Place | Volume 1 | Volume 2 | Volume 3 | |||||||
tf | idf | Tf-idf | tf | idf | Tf-idf | tf | idf | Tf-idf | ||
Fujian | M | 0.487 | 0.720 | 0.350 | 0.2 | 1.610 | 0.322 | 0.363 | 1.012 | 0.368 |
C | 0.571 | 0.560 | 0.320 | 0.2 | 1.610 | 0.322 | 0.375 | 0.981 | 0.368 | |
Zhejiang | M | 0.128 | 2.054 | 0.263 | 0.05 | 2.996 | 0.150 | 0.045 | 3.091 | 0.141 |
C | 0.071 | 2.640 | 0.189 | 0.05 | 2.996 | 0.150 | 0.063 | 2.772 | 0.173 | |
Taiwan | M | 0.064 | 2.747 | 0.176 | 0.225 | 1.492 | 0.336 | 0.432 | 0.840 | 0.054 |
C | 0.071 | 2.640 | 0.189 | 0.2 | 1.609 | 0.322 | 0.344 | 1.068 | 0.076 | |
Xiamen | M | 0.167 | 1.792 | 0.299 | 0.25 | 1.386 | 0.347 | 0.068 | 2.686 | 0.183 |
C | 0.143 | 1.946 | 0.278 | 0.275 | 1.291 | 0.355 | 0.094 | 2.367 | 0.222 | |
Jinmen | M | 0.141 | 1.959 | 0.276 | 0.175 | 1.743 | 0.305 | 0.068 | 2.656 | 0.183 |
C | 0.125 | 2.079 | 0.260 | 0.175 | 1.743 | 0.305 | 0.094 | 2.367 | 0.222 | |
Haicheng | M | 0.013 | 4.357 | 0.056 | 0.1 | 2.303 | 0.230 | 0.023 | 3.784 | 0.086 |
C | 0.018 | 4.025 | 0.072 | 0.1 | 2.303 | 0.230 | 0.031 | 3.466 | 0.108 |
What can the statistics show? The statistics can at least tell readers two facts. First, as mentioned above, categorizing them in two clusters, the large scale cluster including Fujian, Zhejiang, and Taiwan, shows that they became increasing different. Additionally, the Manchu version might describe large places more precise than Chinese version did, but both equally described the city or small scale places.

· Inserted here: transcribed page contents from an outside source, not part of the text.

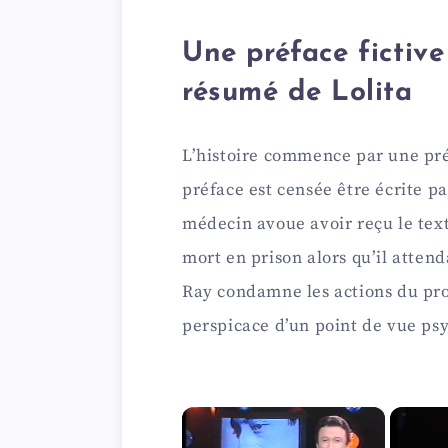
Une préface fictiv
résumé de Lolita
L’histoire commence par une pré
préface est censée être écrite pa
médecin avoue avoir reçu le texte
mort en prison alors qu’il atten
Ray condamne les actions du prot
perspicace d’un point de vue psy
×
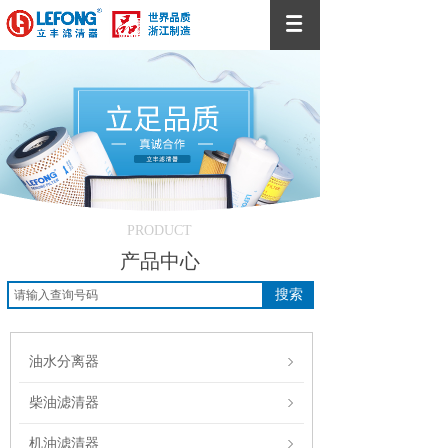
PRODUCT
产品中心
搜索
油水分离器
柴油滤清器
机油滤清器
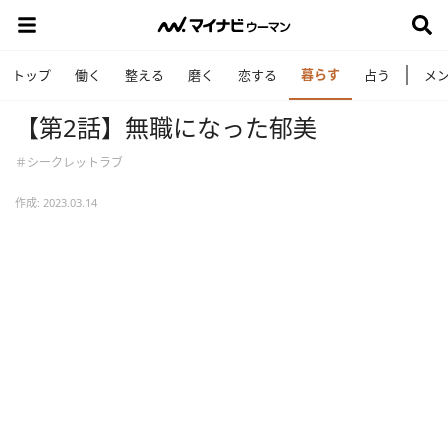
暮らす
トップ
働く
整える
磨く
恋する
占う
メ
【第2話】無職になった郁美
＃シークレットラブ
作成: 2023.03.14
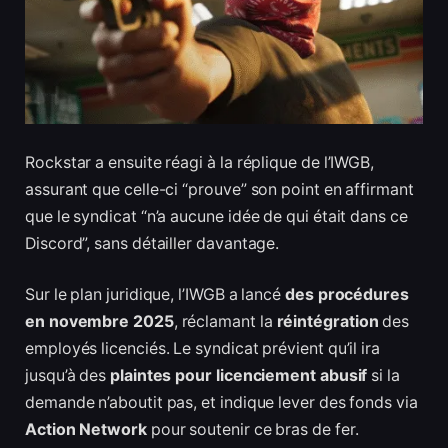
Rockstar a ensuite réagi à la réplique de l’IWGB,
assurant que celle-ci “prouve” son point en affirmant
que le syndicat “n’a aucune idée de qui était dans ce
Discord”, sans détailler davantage.
Sur le plan juridique, l’IWGB a lancé
des procédures
en novembre 2025
, réclamant la
réintégration
des
employés licenciés. Le syndicat prévient qu’il ira
jusqu’à des
plaintes pour licenciement abusif
si la
demande n’aboutit pas, et indique lever des fonds via
Action Network
pour soutenir ce bras de fer.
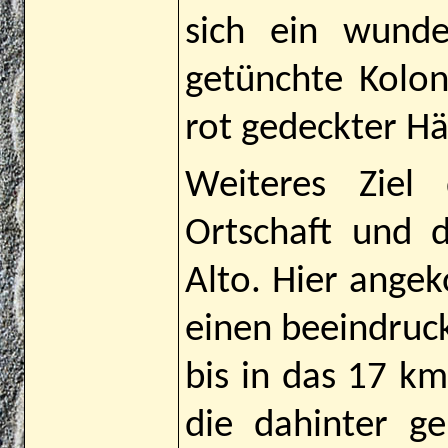
sich ein wunde
getünchte Kolon
rot gedeckter Hä
Weiteres Ziel
Ortschaft und 
Alto. Hier ange
einen beeindruc
bis in das 17 k
die dahinter g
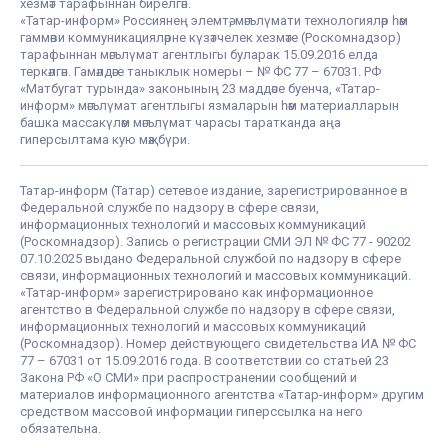
хезмәт тарафыннан бирелгән.
«Татар-информ» Россиянең элемтә, мәгълүмати технологияләр һәм
гаммәви коммуникацияләрне күзәтчелек хезмәте (Роскомнадзор)
тарафыннан мәгълүмат агентлыгы буларак 15.09.2016 елда
теркәлгән. Гамәлдәге таныклык номеры – № ФС 77 – 67031. РФ
«Матбугат турында» законының 23 маддәсе буенча, «Татар-
информ» мәгълүмат агентлыгы язмаларын һәм материалларын
башка массакүләм мәгълүмат чарасы таратканда аңа
гиперсылтама кую мәҗбүри.
Татар-информ (Татар) сетевое издание, зарегистрированное в
Федеральной службе по надзору в сфере связи,
информационных технологий и массовых коммуникаций
(Роскомнадзор). Запись о регистрации СМИ ЭЛ № ФС 77 - 90202
07.10.2025 выдано Федеральной службой по надзору в сфере
связи, информационных технологий и массовых коммуникаций.
«Татар-информ» зарегистрировано как информационное
агентство в Федеральной службе по надзору в сфере связи,
информационных технологий и массовых коммуникаций
(Роскомнадзор). Номер действующего свидетельства ИА № ФС
77 – 67031 от 15.09.2016 года. В соответствии со статьей 23
Закона РФ «О СМИ» при распространении сообщений и
материалов информационного агентства «Татар-информ» другим
средством массовой информации гиперссылка на него
обязательна.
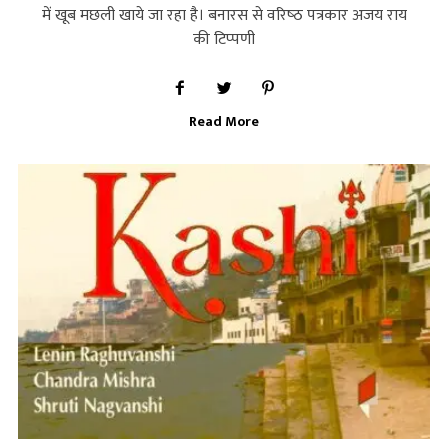
में खूब मछली खाये जा रहा है। बनारस से वरिष्‍ठ पत्रकार अजय राय
की टिप्‍पणी
Read More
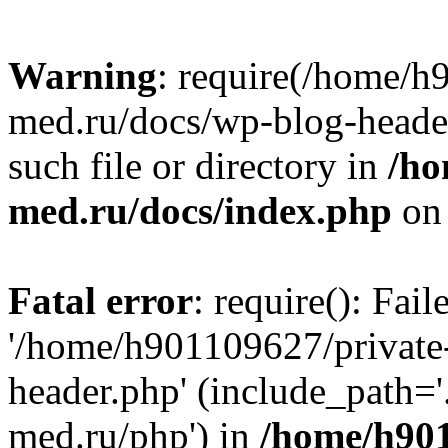
Warning
: require(/home/h
med.ru/docs/wp-blog-header
such file or directory in
/ho
med.ru/docs/index.php
on 
Fatal error
: require(): Fai
'/home/h901109627/private
header.php' (include_path=
med.ru/php') in
/home/h901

Why did Fujian decrease its difference over time? Comparing to the comparison of city scale, the government focuses on cities because the war between the Qing and Zheng had become locally. This fully explains why a lot of cities, towns, and villages appeared in the second volume. As a result, either Chinese or Manchu recorded the similar tendency because they were probably written based on the same sources.
According to the analyses, a lot of differences are obvious. For example, Manchu people are more frequently mentioned in Manchu version; by contrast, Han Chinese are more frequently mentioned in Chinese version. Additionally, by analyzing Dunning’s log-likehood and tf-idf, the six overlapping places in all three volume suggests that the importance of places change over time. Although the two versions are basically similar in their structures and archives, they are significantly different. Consequently, the Manchu and Chinese versions are not translated from each other. After comparing three major proper nouns– place, person, and position, it suggests that the Manchu version is more precise than Chinese.